The original permission was granted under Kerry County Council reference 21/205.
The new application, maintains the total number of residential units at 67, but outlines several significant internal and external reconfigurations. The overall height and number of storeys for the development will remain unchanged from the scheme initially permitted.
The proposed modifications include a reconfiguration of the basement to incorporate water and attenuation tanks, a lift pit, and an ESB substation. Changes are also outlined for the ground floor, with modifications to the bicycle parking area, which will increase the total number of spaces to 136, and alterations to the bin area.
The plans detail a reduction in car parking spaces from the originally approved 80 down to 74, which will still include four accessible spaces. A substantial decrease is also proposed for the communal open space, which will drop from 719 square metres to 375 square metres due to the removal of a planned roof terrace.

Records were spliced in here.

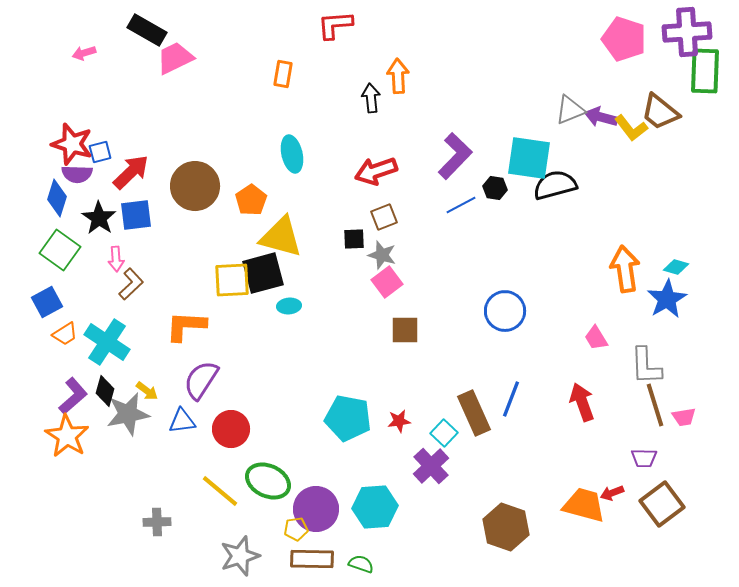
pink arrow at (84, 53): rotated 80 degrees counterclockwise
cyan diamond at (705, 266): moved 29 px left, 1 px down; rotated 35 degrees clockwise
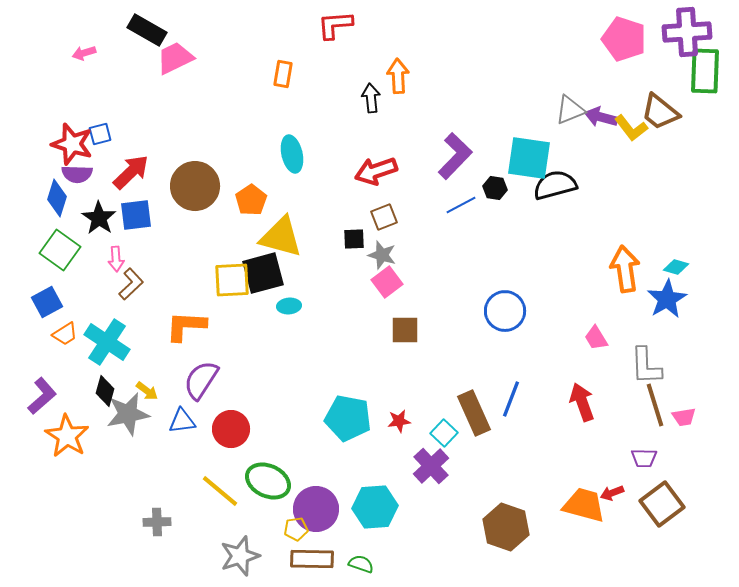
blue square at (100, 152): moved 18 px up
purple L-shape at (73, 396): moved 31 px left
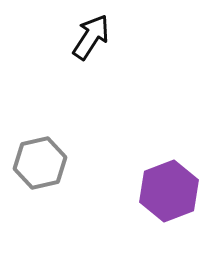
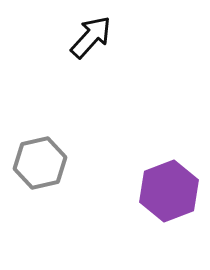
black arrow: rotated 9 degrees clockwise
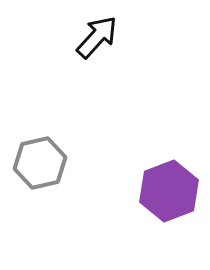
black arrow: moved 6 px right
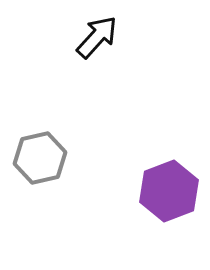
gray hexagon: moved 5 px up
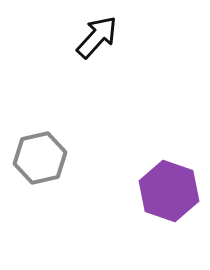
purple hexagon: rotated 20 degrees counterclockwise
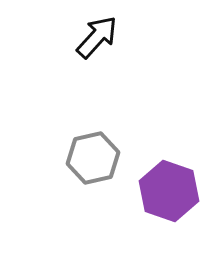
gray hexagon: moved 53 px right
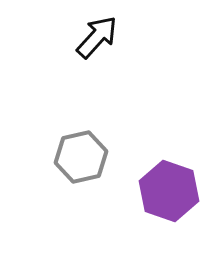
gray hexagon: moved 12 px left, 1 px up
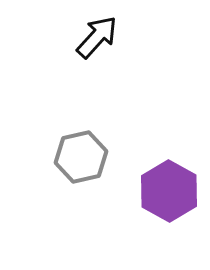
purple hexagon: rotated 10 degrees clockwise
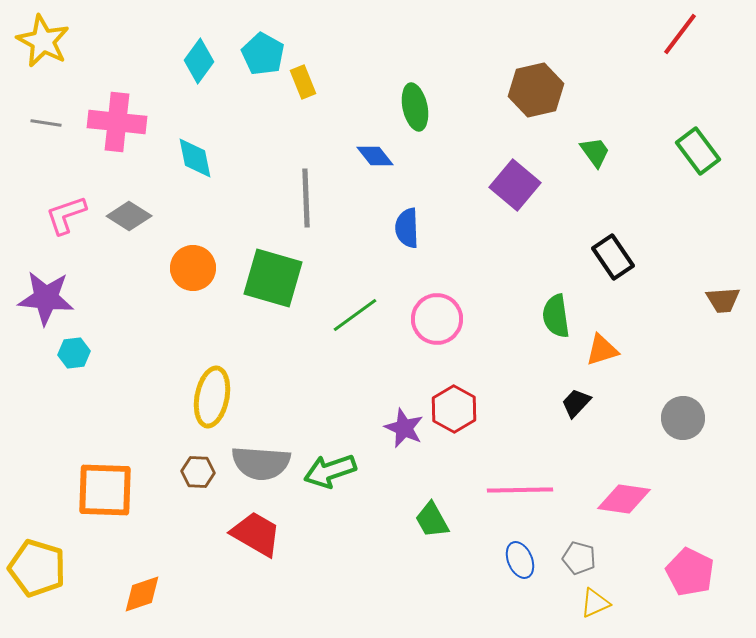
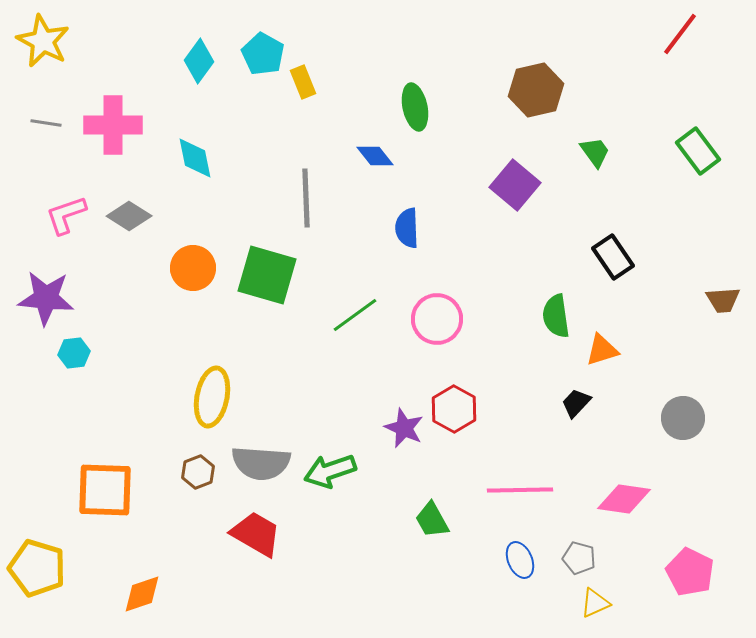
pink cross at (117, 122): moved 4 px left, 3 px down; rotated 6 degrees counterclockwise
green square at (273, 278): moved 6 px left, 3 px up
brown hexagon at (198, 472): rotated 24 degrees counterclockwise
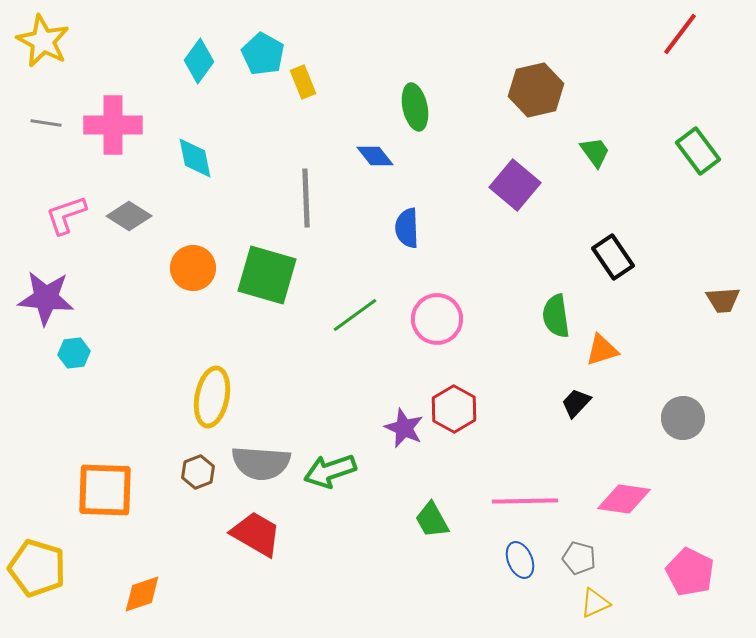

Internal layouts and circulation routes on each floor will be altered, with the final unit mix proposed as 33 one-bedroom and 34 two-bedroom apartments. The changes will result in an increase in the total gross floor area of approximately 871.5 square metres.
Focus Housing Association is seeking permission for the temporary removal and subsequent rebuilding of an existing retaining wall adjacent to the N22 Bypass Road. The wall will be rebuilt to match its existing height and material finish.